Although the sensitivity in the very toe region of these shoes is markedly less than the Anasazi or Five-Ten Blackwing, the edging and toeing abilities are far improved. The Geshidos easily stuck to the tiniest of micro chips, and I was pleasantly surprised by how well they handled the Shelf’s slippery limestone.
They also performed quite well on steep overhangs and roof climbs in the gym, and, to my surprise, they stormed through delicate slabs without much effort.
As far as traditional climbing goes, I found the Geshido to be a slightly more generalist equivalent to the La Sportiva Miura lace-ups. They perform well in cracks and on long routes, but are not designed as specifically for that setting as a full-on trad shoe.
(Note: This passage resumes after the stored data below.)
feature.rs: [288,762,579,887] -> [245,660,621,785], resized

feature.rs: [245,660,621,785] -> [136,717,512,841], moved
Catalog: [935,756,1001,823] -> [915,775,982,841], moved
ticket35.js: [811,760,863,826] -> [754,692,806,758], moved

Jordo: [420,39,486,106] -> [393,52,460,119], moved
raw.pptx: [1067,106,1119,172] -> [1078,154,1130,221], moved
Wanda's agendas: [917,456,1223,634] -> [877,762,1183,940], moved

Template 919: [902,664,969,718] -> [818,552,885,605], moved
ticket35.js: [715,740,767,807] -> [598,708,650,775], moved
On a spectrum of pure comfort on the one end and pure performance on the other, they lean a bit closer to the performance end than many other comfortable trad shoes, but don’t combine comfort with performance as seamlessly as the La Sportiva TC Pro.
Notes on Sizing
The Geshido stretched only a tiny bit for me. I would not recommend downsizing these shoes, because a large tenet of their strong performance is how comfortable they are straight out of the box.
My right foot is somewhat larger than my left, and in this case, the right Geshido fit more tightly. However, the left Geshido performed equally as well as the right, and was significantly more comfortable. I seriously doubt that heavy downsizing would increase performance at any appreciable level.
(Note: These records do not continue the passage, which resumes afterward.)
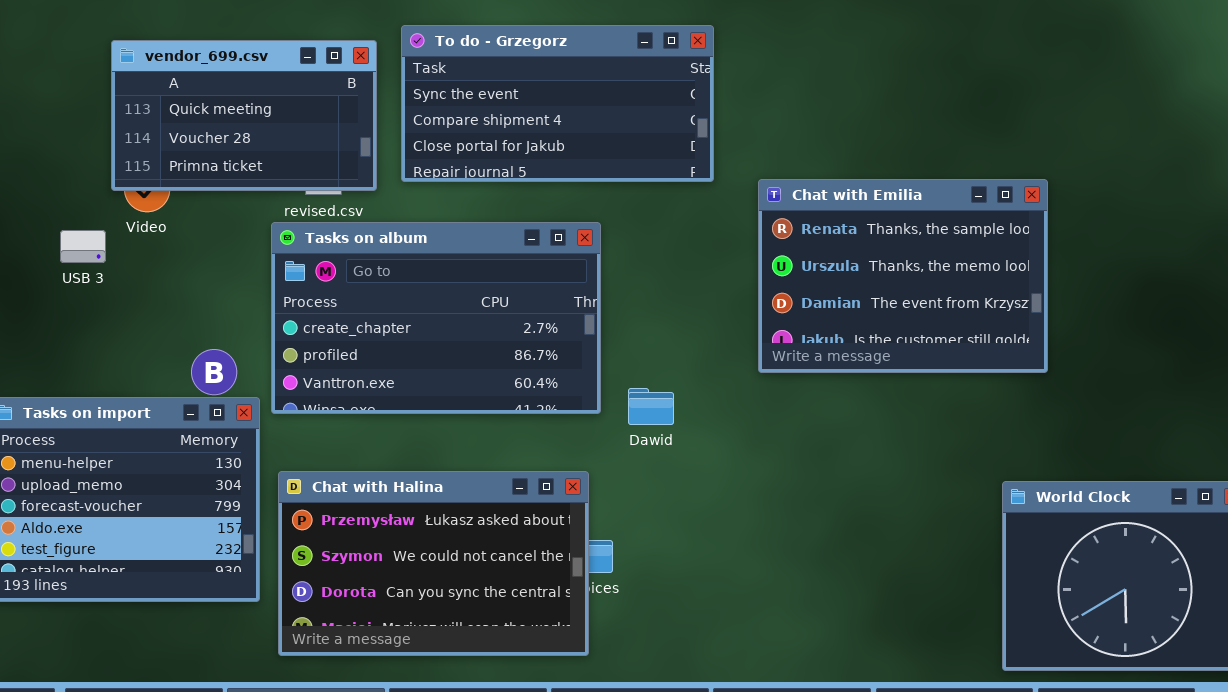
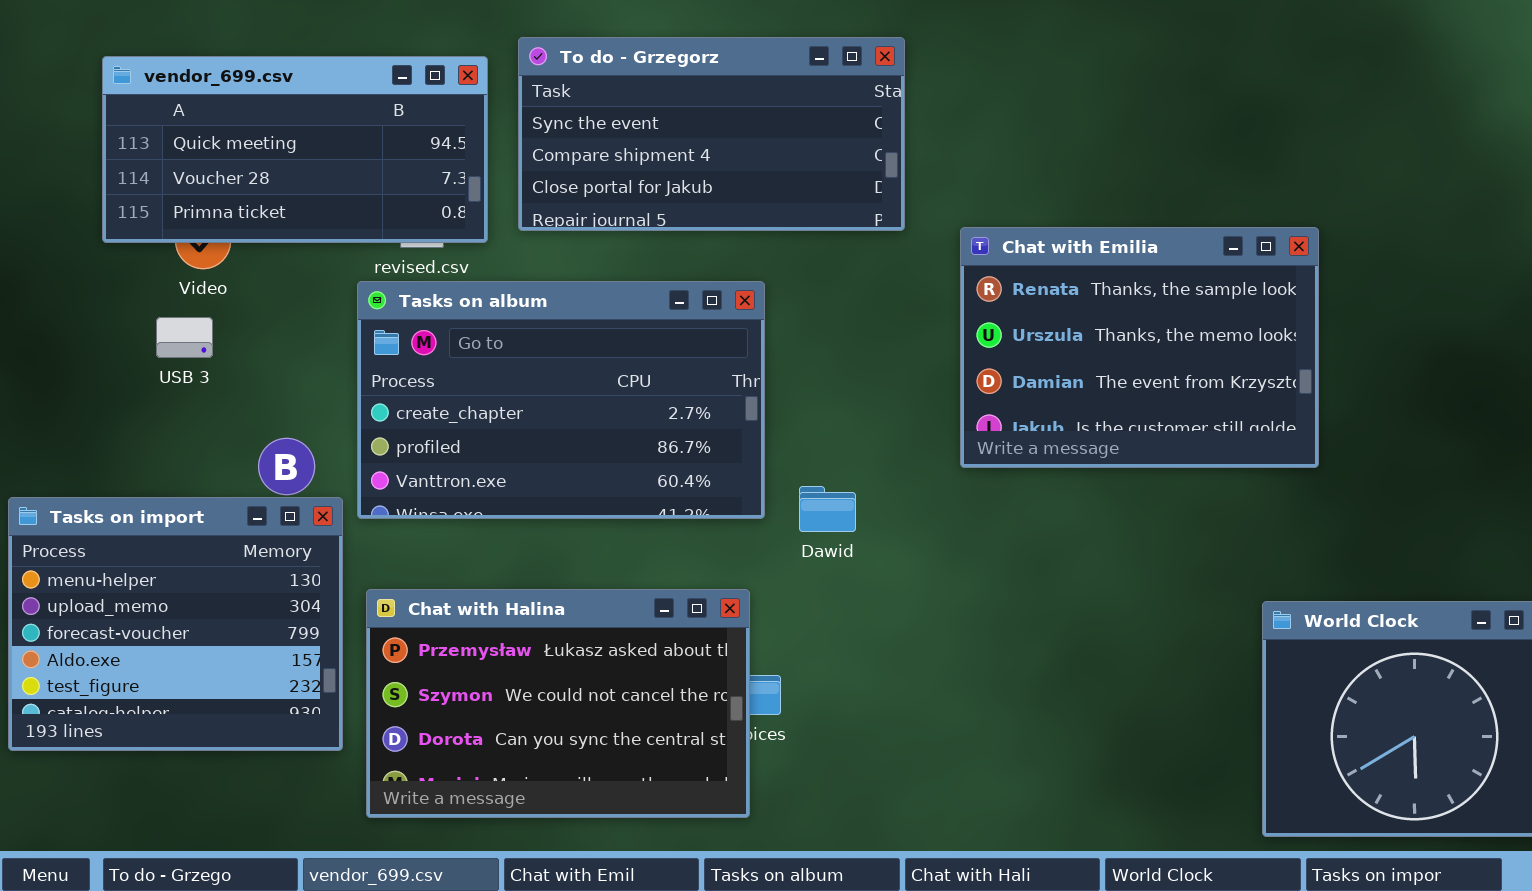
vendor_699.csv: [111,40,377,191] -> [102,56,488,243], resized
USB 3: [60,230,106,263] -> [156,317,213,358], moved

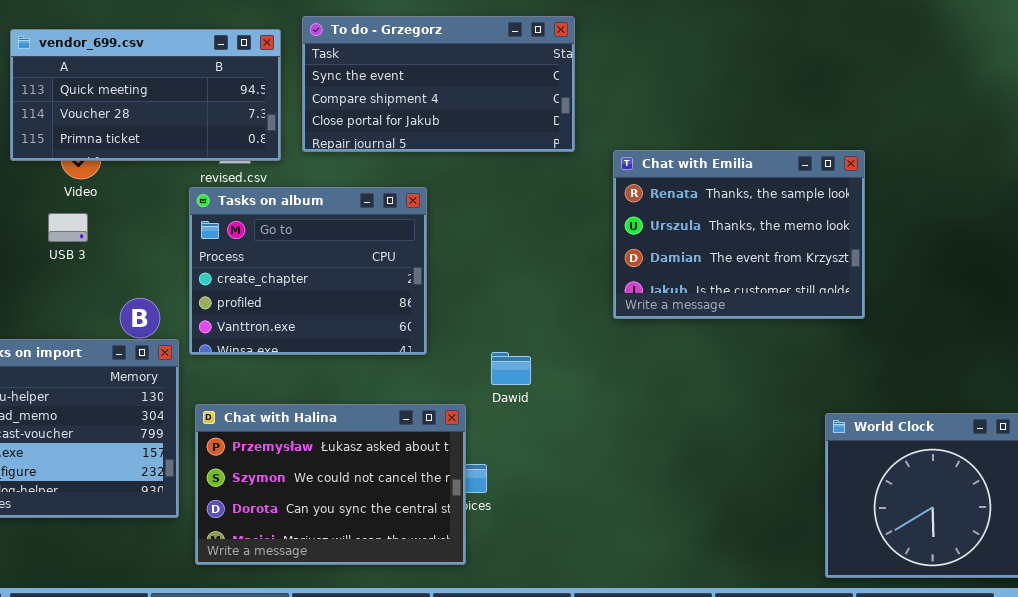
Tasks on album: [357,281,765,519] -> [189,187,427,355], resized
Dawid: [799,486,856,532] -> [491,352,531,385], moved

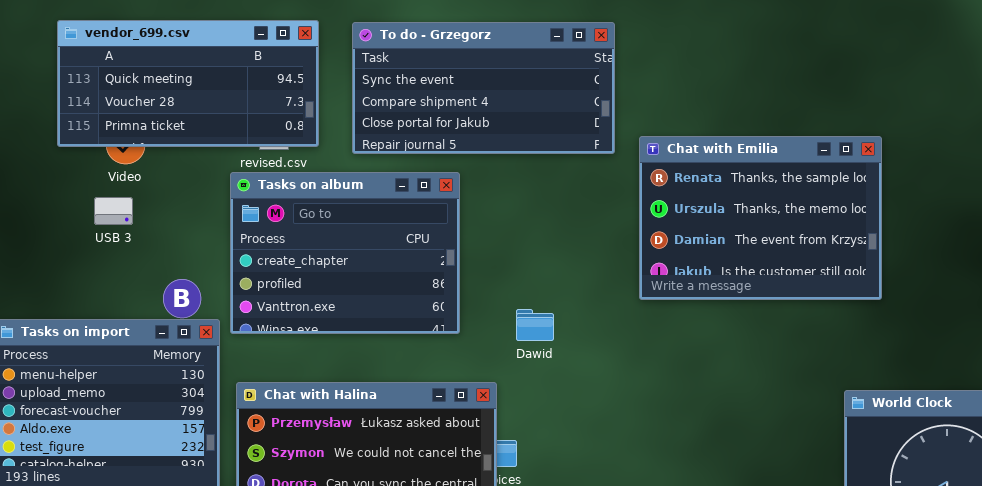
To do - Grzegorz: [302,16,575,152] -> [352,22,615,154], moved
Dawid: [491,352,531,385] -> [516,309,554,341], moved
Details: Geshido’s Lacing System & Tongue Design
The Geshidos’ lacing system is incredibly simple, unlike many other shoes. Should a lace rip or snap, it wouldn’t take eons to relace, like the La Sportiva Mythos or other shoes.
The tongue of the shoe is also well designed. It is only attached to the shoe near the toe box, so if you loosen up the laces all the way, you can slide in your foot much more easily than many other pairs, which helps alleviate some foot pain and provides a more dialed fit.
The Geshido is an excellent, high-performance, all-around shoe. They are quite comfortable for the level of performance that they provide, and they provide peace of mind in nearly all types of terrain.
However, as with every other generalist shoe out there, they won’t blow any specialist shoe out of the water in a specific discipline. So if you are looking for one shoe specifically to master overhangs, or to hold up for weeks on end on rolling granite domes, look to a specialist shoe instead.
The Geshido is a better match for climbers who can’t stop trying new types of rock, and for those looking to broaden their skill sets without having to deal with crammed and painful toes.